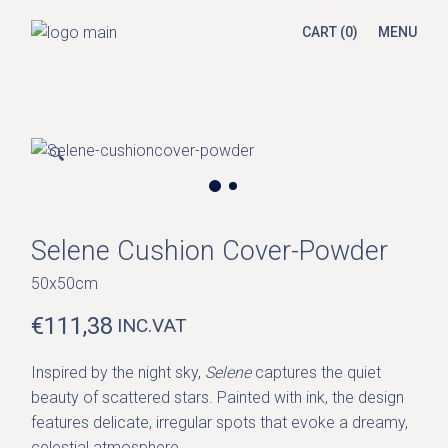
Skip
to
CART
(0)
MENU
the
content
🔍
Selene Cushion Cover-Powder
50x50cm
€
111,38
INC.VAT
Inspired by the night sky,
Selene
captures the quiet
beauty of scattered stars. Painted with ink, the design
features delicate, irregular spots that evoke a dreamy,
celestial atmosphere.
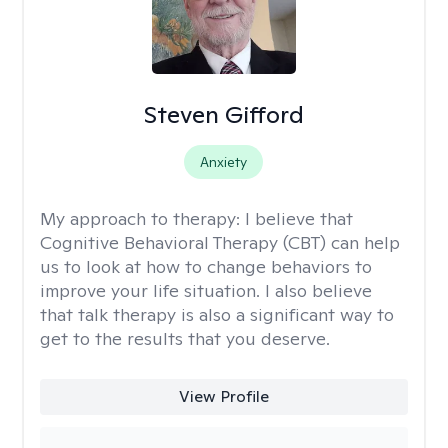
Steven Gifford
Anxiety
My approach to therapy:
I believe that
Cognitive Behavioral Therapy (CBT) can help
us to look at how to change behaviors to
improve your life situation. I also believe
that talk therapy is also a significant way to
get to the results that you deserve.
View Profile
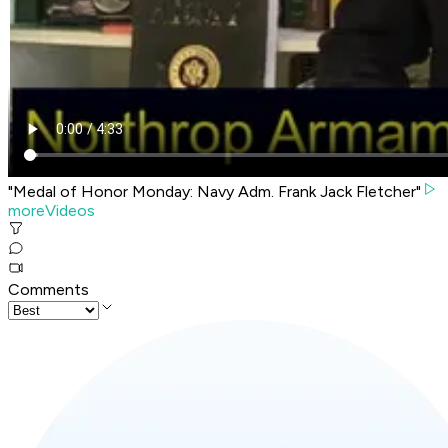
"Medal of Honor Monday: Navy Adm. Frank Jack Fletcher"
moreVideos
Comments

--

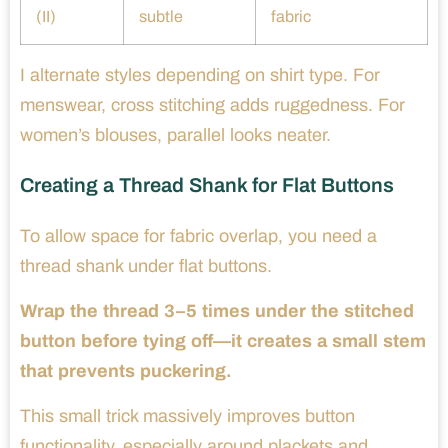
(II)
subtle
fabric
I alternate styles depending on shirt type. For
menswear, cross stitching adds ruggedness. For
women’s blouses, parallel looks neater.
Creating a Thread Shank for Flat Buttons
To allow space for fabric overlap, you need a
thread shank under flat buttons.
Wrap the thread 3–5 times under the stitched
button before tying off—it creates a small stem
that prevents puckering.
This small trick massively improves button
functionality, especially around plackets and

Task details: Print the stretch of the listing from the line containing "Steven Gifford" through the line containing "View Profile", reproducing every line unchanged and nothing else.

The answer:
Steven Gifford
Anxiety
My approach to therapy:
I believe that
Cognitive Behavioral Therapy (CBT) can help
us to look at how to change behaviors to
improve your life situation. I also believe
that talk therapy is also a significant way to
get to the results that you deserve.
View Profile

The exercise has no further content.